What is needed:
The answer must give back every line of the data exactly, with no pictures.

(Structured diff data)

---

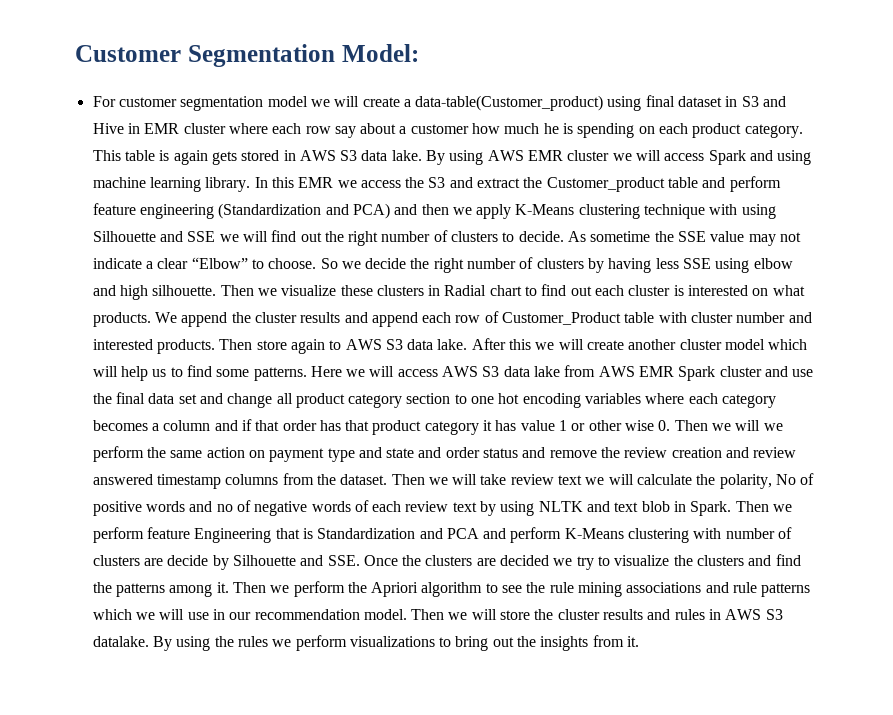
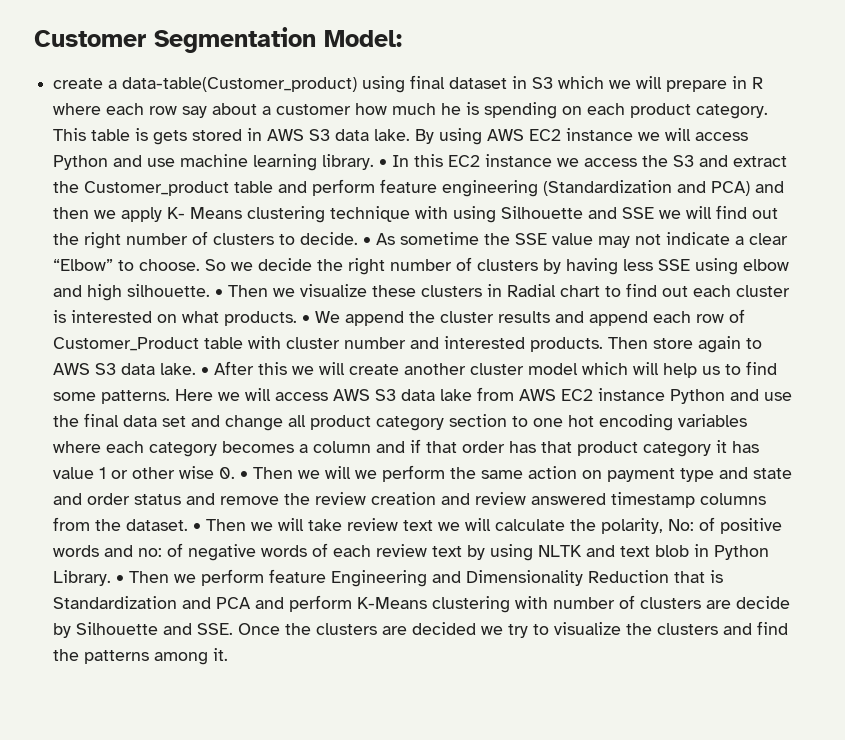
[92,96,360,111] For customer segmentation model we will -> (402, 38) none
[763,96,787,107] [92,123,226,134] and Hive in EMR cluster -> [558,76,764,92] which we will prepare in R
[173,150,208,165] again -> (149, 134) none
[528,150,812,165] EMR cluster we will access Spark and using -> [529,128,749,141] [53,155,176,170] EC2 instance we will access Python and use
(251, 184) none -> [379,159,388,167] •
[298,177,334,188] EMR -> [448,154,553,167] EC2 instance
[515,204,575,215] K-Means -> [167,207,243,219] K- Means
(564, 236) none -> [363,237,372,245] •
(217, 290) none -> [215,289,224,297] •
(151, 319) none -> [302,315,311,323] •
(468, 344) none -> [201,367,210,375] •
[639,366,762,381] EMR Spark cluster -> [561,388,726,404] EC2 instance Python
(671, 425) none -> [240,471,249,479] •
(388, 479) none -> [193,523,202,531] •
[776,474,797,485] No -> [668,519,695,531] No:
[216,504,233,512] no -> [138,548,163,557] no:
[690,501,732,516] Spark. -> [714,545,770,560] [53,570,125,586] Python Library. •
(272, 535) none -> [432,570,670,586] and Dimensionality Reduction
[232,581,811,597] [92,609,783,620] [92,635,640,651] Then we perform the Apriori algorithm to see the rule mining associations and rule patterns which we will use in our recommendation model. Then we will store the cluster results and rules in AWS S3 datalake. By using the rules we perform visualizations to bring out the insights from it. -> (229, 654) none

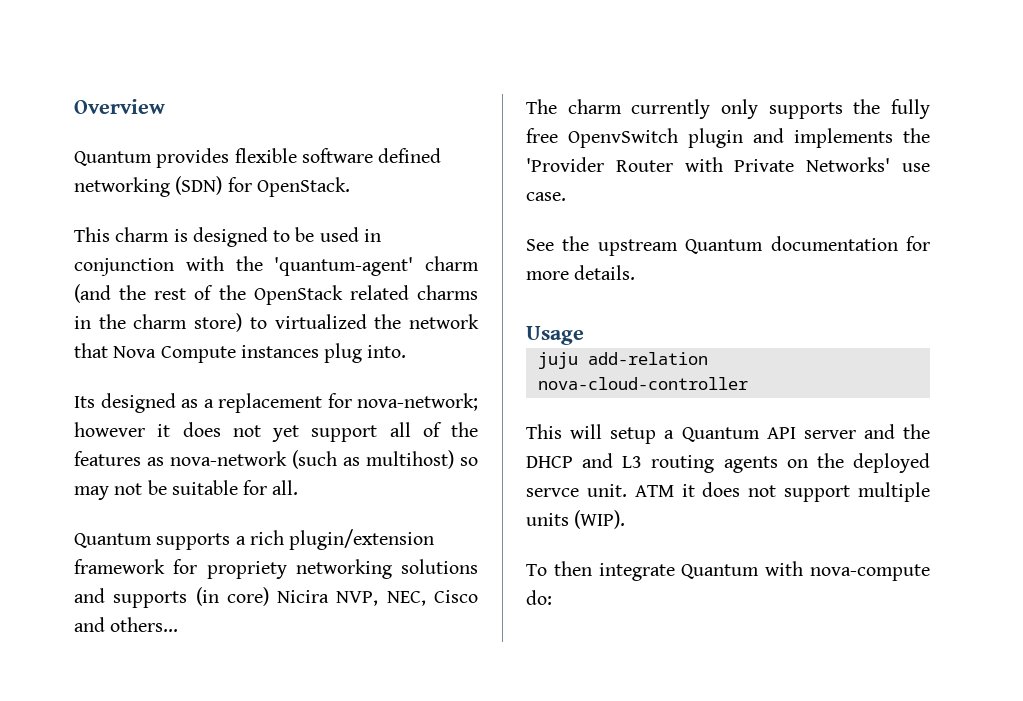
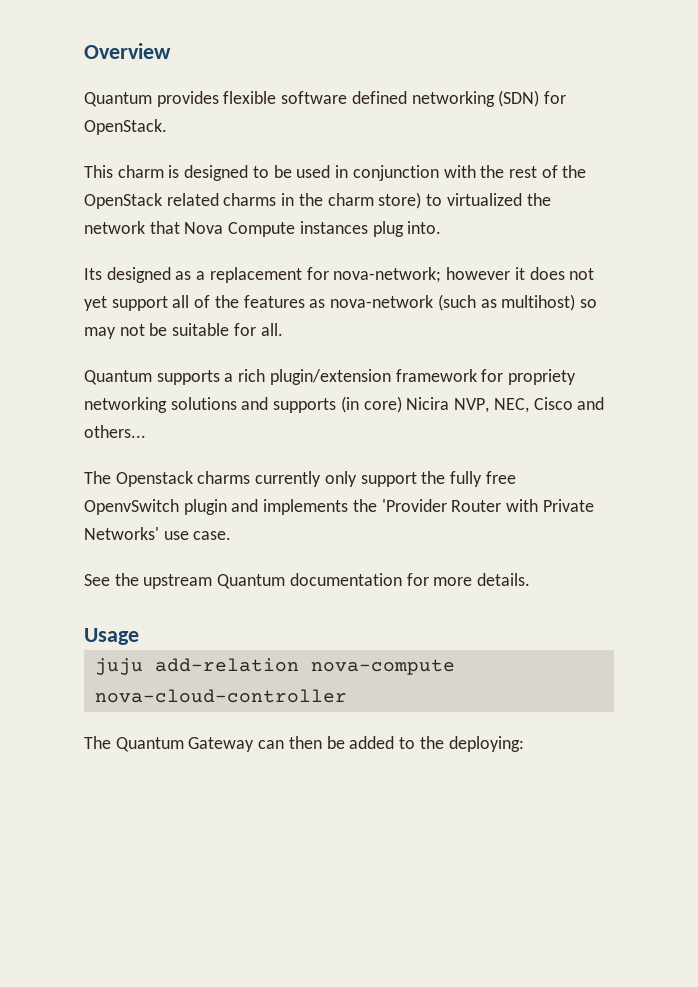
[274,256,479,276] [74,284,147,303] 'quantum-agent' charm (and the -> (505, 171) none
[567,99,622,114] charm -> [115,471,251,487] Openstack charms
[768,102,843,119] supports -> [360,472,417,487] support
(708, 358) none -> [310,659,455,675] nova-compute
[526,424,930,444] [526,453,930,473] [526,482,930,502] [526,510,626,529] [526,561,930,581] [526,590,552,605] This will setup a Quantum API server and the DHCP and L3 routing agents on the deployed servce unit. ATM it does not support multiple units (WIP). // To then integrate Quantum with nova-compute do: -> [84,736,524,752] The Quantum Gateway can then be added to the deploying:

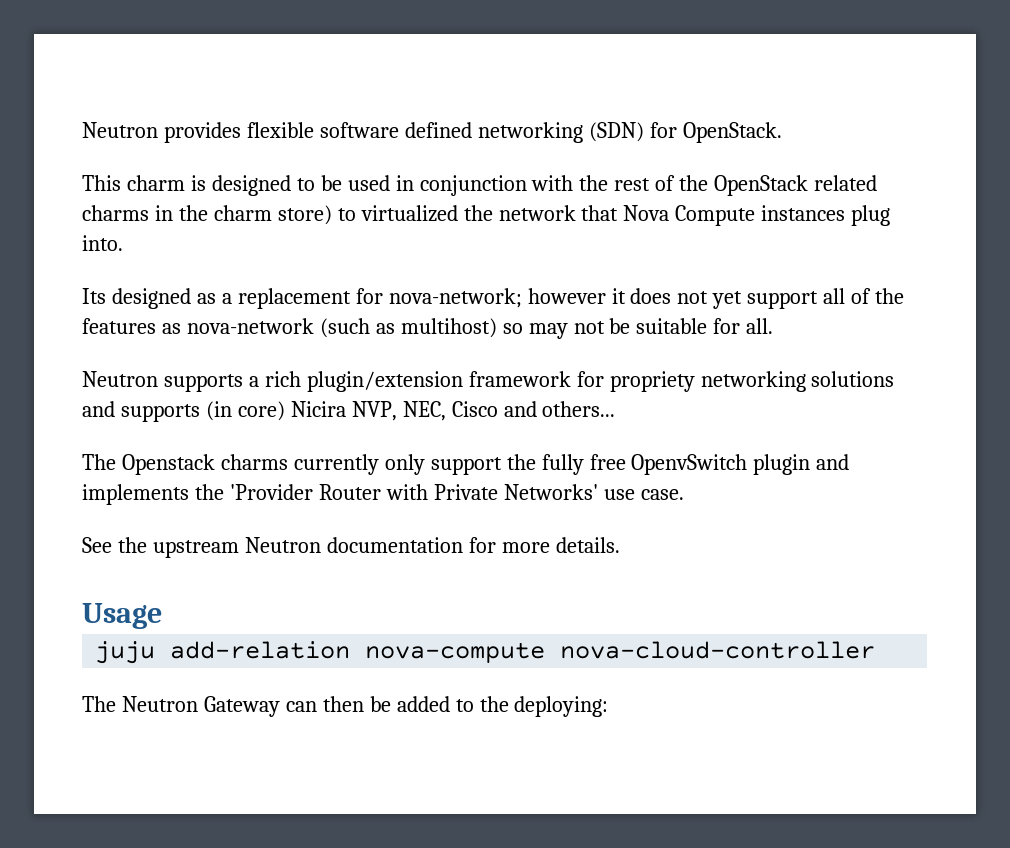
[84,43,171,59] [84,92,152,107] Overview // Quantum -> [82,122,158,138] Neutron
[84,370,152,385] Quantum -> [82,371,158,387] Neutron
[217,574,286,589] Quantum -> [244,537,321,553] Neutron
[115,737,184,752] Quantum -> [121,696,198,712] Neutron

---

Solution:
[92,96,360,111] For customer segmentation model we will -> (402, 38) none
[763,96,787,107] [92,123,226,134] and Hive in EMR cluster -> [558,76,764,92] which we will prepare in R
[173,150,208,165] again -> (149, 134) none
[528,150,812,165] EMR cluster we will access Spark and using -> [529,128,749,141] [53,155,176,170] EC2 instance we will access Python and use
(251, 184) none -> [379,159,388,167] •
[298,177,334,188] EMR -> [448,154,553,167] EC2 instance
[515,204,575,215] K-Means -> [167,207,243,219] K- Means
(564, 236) none -> [363,237,372,245] •
(217, 290) none -> [215,289,224,297] •
(151, 319) none -> [302,315,311,323] •
(468, 344) none -> [201,367,210,375] •
[639,366,762,381] EMR Spark cluster -> [561,388,726,404] EC2 instance Python
(671, 425) none -> [240,471,249,479] •
(388, 479) none -> [193,523,202,531] •
[776,474,797,485] No -> [668,519,695,531] No:
[216,504,233,512] no -> [138,548,163,557] no:
[690,501,732,516] Spark. -> [714,545,770,560] [53,570,125,586] Python Library. •
(272, 535) none -> [432,570,670,586] and Dimensionality Reduction
[232,581,811,597] [92,609,783,620] [92,635,640,651] Then we perform the Apriori algorithm to see the rule mining associations and rule patterns which we will use in our recommendation model. Then we will store the cluster results and rules in AWS S3 datalake. By using the rules we perform visualizations to bring out the insights from it. -> (229, 654) none

[274,256,479,276] [74,284,147,303] 'quantum-agent' charm (and the -> (505, 171) none
[567,99,622,114] charm -> [115,471,251,487] Openstack charms
[768,102,843,119] supports -> [360,472,417,487] support
(708, 358) none -> [310,659,455,675] nova-compute
[526,424,930,444] [526,453,930,473] [526,482,930,502] [526,510,626,529] [526,561,930,581] [526,590,552,605] This will setup a Quantum API server and the DHCP and L3 routing agents on the deployed servce unit. ATM it does not support multiple units (WIP). // To then integrate Quantum with nova-compute do: -> [84,736,524,752] The Quantum Gateway can then be added to the deploying:

[84,43,171,59] [84,92,152,107] Overview // Quantum -> [82,122,158,138] Neutron
[84,370,152,385] Quantum -> [82,371,158,387] Neutron
[217,574,286,589] Quantum -> [244,537,321,553] Neutron
[115,737,184,752] Quantum -> [121,696,198,712] Neutron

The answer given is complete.